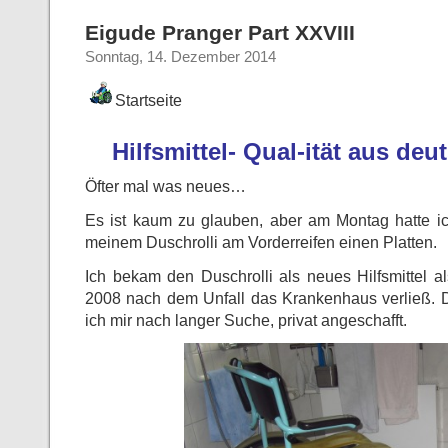
Eigude Pranger Part XXVIII
Sonntag, 14. Dezember 2014
Startseite
Hilfsmittel- Qual-ität aus de
Öfter mal was neues…
Es ist kaum zu glauben, aber am Montag hatte 
meinem Duschrolli am Vorderreifen einen Platten.
Ich bekam den Duschrolli als neues Hilfsmittel al
2008 nach dem Unfall das Krankenhaus verließ. D
ich mir nach langer Suche, privat angeschafft.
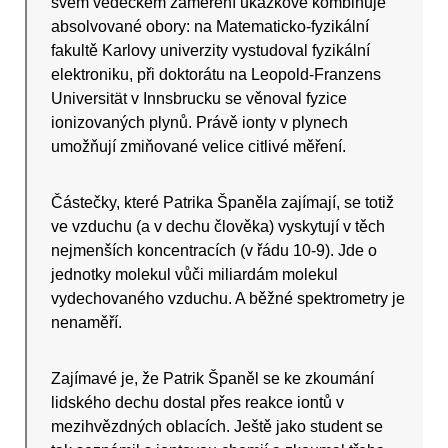
svém vědeckém zaměření ukázkově kombinuje
absolvované obory: na Matematicko-fyzikální
fakultě Karlovy univerzity vystudoval fyzikální
elektroniku, při doktorátu na Leopold-Franzens
Universität v Innsbrucku se věnoval fyzice
ionizovaných plynů. Právě ionty v plynech
umožňují zmiňované velice citlivé měření.
Částečky, které Patrika Španěla zajímají, se totiž
ve vzduchu (a v dechu člověka) vyskytují v těch
nejmenších koncentracích (v řádu 10-9). Jde o
jednotky molekul vůči miliardám molekul
vydechovaného vzduchu. A běžné spektrometry je
nenaměří.
Zajímavé je, že Patrik Španěl se ke zkoumání
lidského dechu dostal přes reakce iontů v
mezihvězdných oblacích. Ještě jako student se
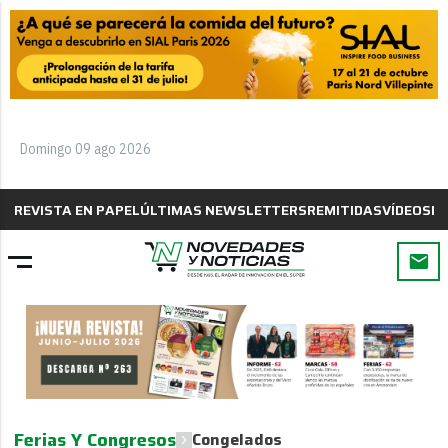
Domingo 09 ago 2026
REVISTA EN PAPEL
ÚLTIMAS NEWSLETTERS
REMITIDAS
VÍDEOS
B
Ferias Y Congresos
Congelados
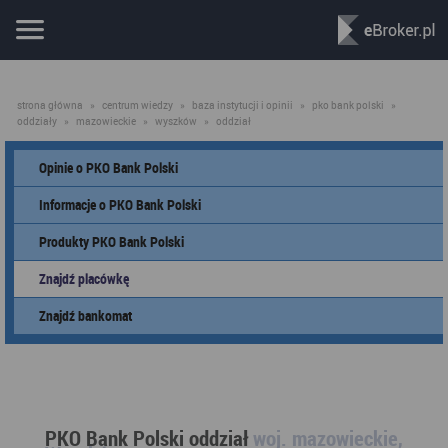
strona główna
»
centrum wiedzy
»
baza instytucji i opinii
»
pko bank polski
»
oddziały
»
mazowieckie
»
wyszków
»
oddział
Opinie o PKO Bank Polski
Informacje o PKO Bank Polski
Produkty PKO Bank Polski
Znajdź placówkę
Znajdź bankomat
PKO Bank Polski oddział
woj. mazowieckie,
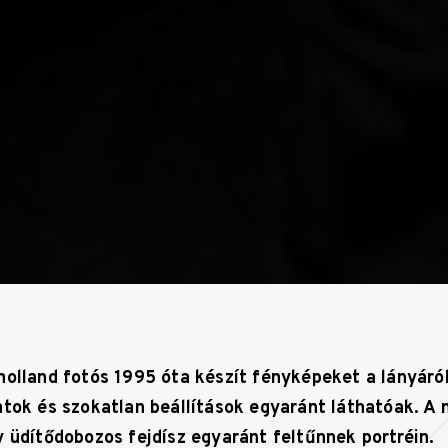
olland fotós 1995 óta készít fényképeket a lányáról
atok és szokatlan beállítások egyaránt láthatóak. A 
y üdítődobozos fejdísz egyaránt feltűnnek portréin.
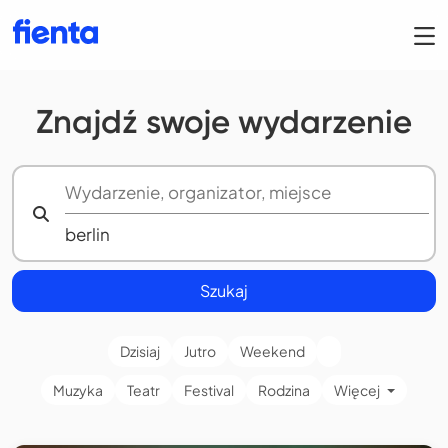
Znajdź swoje wydarzenie
Szukaj
Dzisiaj
Jutro
Weekend
Muzyka
Teatr
Festival
Rodzina
Więcej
+ + + + + + +
→ **Exercise goal**: Respond with only the number of lines in the data that include the string "Duschrolli".

→ **Answer space**: 2